Can I give a two-phase input to a single phase input of the SMPS?

Thread Starter

shetsachin

Joined Jul 5, 2017
23
I have a XLG mean well SMPS that has a input range between 100VAC to 305VAC, but in this SMPS two phase input has been given. i.e phase to phase voltage is 230V, phase to earth is voltage is 115VAC. This SMPS failing frequently within a month of operation. my doubt is it a problem to give two phase input to single phase input of a SMPS?
 

Thread Starter

shetsachin

Joined Jul 5, 2017
23
How do you connect this? please provide a diagram.
ans:
Attached.

Why connect it with 2 phases?
ans:
because need 230V for the SMPS. but the line voltage is max 115V only. so taken two phase from the supply and given to input of the SMPS.
 

Attachments

Ian0

Joined Aug 7, 2020
9,669
If phase-to-earth voltage is 115V, then phase-to-phase voltage is 200V, not 230V, because phase-to-phase voltage is √3 x phase-to-neutral voltage, because the phase voltages are 120° apart, not 180°.
Having said that, there is no good reason why the power supply will be less reliable on 200V than it would at 115V. In fact, it will generally run slightly more efficiently from a higher supply voltage.
Does it have enough cooling?
 

Ramussons

Joined May 3, 2013
1,404
How do you connect this? please provide a diagram.
ans:
Attached.

Why connect it with 2 phases?
ans:
because need 230V for the SMPS. but the line voltage is max 115V only. so taken two phase from the supply and given to input of the SMPS.
The way 2 phases of a 3 Phase system is connected, you will still get only 110 volts across L-N, the input. Earth cannot be used as a reference point for the input.
The 2 Phase lines are not 180 degrees apart for an addition, they are 120 degrees apart, and the addition is still the same.
 

crutschow

Joined Mar 14, 2008
34,284
What you have is not 2-phase (two voltages out-of-phase by 90°), it is 3-wire "split-phase" with the two hot wires 180° out-of-phase to neutral.
 

Ramussons

Joined May 3, 2013
1,404
What you have is not 2-phase (two voltages out-of-phase by 90°), it is 3-wire "split-phase" with the two hot wires 180° out-of-phase to neutral.
No, its not a "split phase". The Primary of the transformer is a Delta, which means that it is a Real 3 Phase 120 degrees apart. The secondary follows the primary, except it is a Y formation.
 

Thread Starter

shetsachin

Joined Jul 5, 2017
23
The way 2 phases of a 3 Phase system is connected, you will still get only 110 volts across L-N, the input. Earth cannot be used as a reference point for the input.
The 2 Phase lines are not 180 degrees apart for an addition, they are 120 degrees apart, and the addition is still the same.

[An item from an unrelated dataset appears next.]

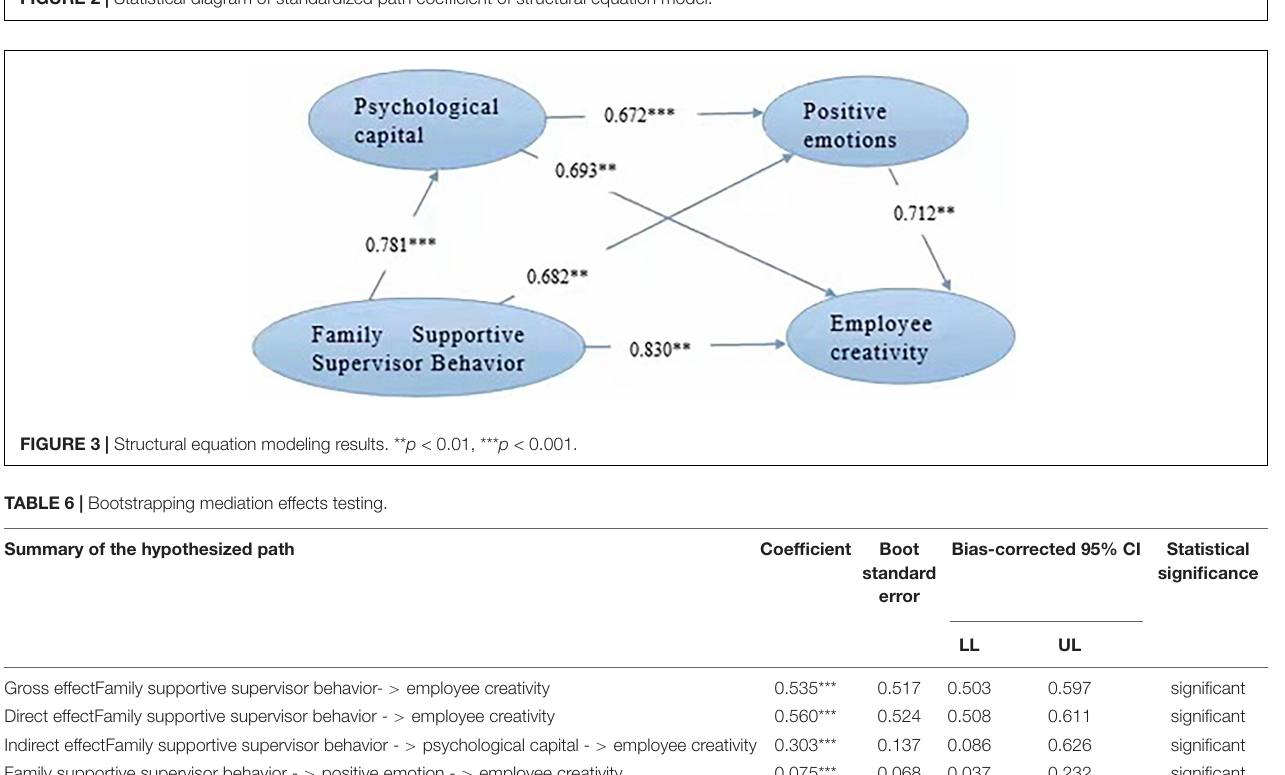
FIGURE 2 | Statistical diagram of standardized path coefficient of structural equation model.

yes, What you have said is correct. both two phase addition makes ≈230V AC.
The thing is I want to know whether two phase ≈230VAC (Phase1 and Phase2, 120 deg phase shift) can be connected to single phase ≈230VAC device (Line and Neutral)?
 
Last edited:

MaxHeadRoom

Joined Jul 18, 2013
28,619
yes, What you have said is correct. both two phase addition makes ≈230V AC.
The thing is I want to know whether two phase ≈230VAC (Phase1 and Phase2, 120 deg phase shift) can be connected to single phase ≈230VAC device (Line and Neutral)?
There is no difference in the end result between a N.A. style 1ph C.T. transformer secondary and the 1phase source derived from the two phases of the 3ph transformer.
Any device connected to either cannot tell the difference.
BTW, one only becomes a neutral in this case is if you earth ground it
The exception is the star point of a 3ph transformer which is always the neutral.
 
Last edited:

Thread Starter

shetsachin

Joined Jul 5, 2017
23
There is no difference in the end result between a N.A. style 1ph C.T. transformer secondary and the 1phase source derived from the two phases of the 3ph transformer.
Any device connected to either cannot tell the difference.
BTW, one only becomes a neutral in this case is if you earth ground it
The exception is the star point of a 3ph transformer which is always the neutral.
Thanks for the information. @MaxHeadRoom.
 

Ian0

Joined Aug 7, 2020
9,669
It's a moot point, but it will be 200V not 230V as the phases are 120° apart not 180°, but it is still within the acceptable range for the power supply.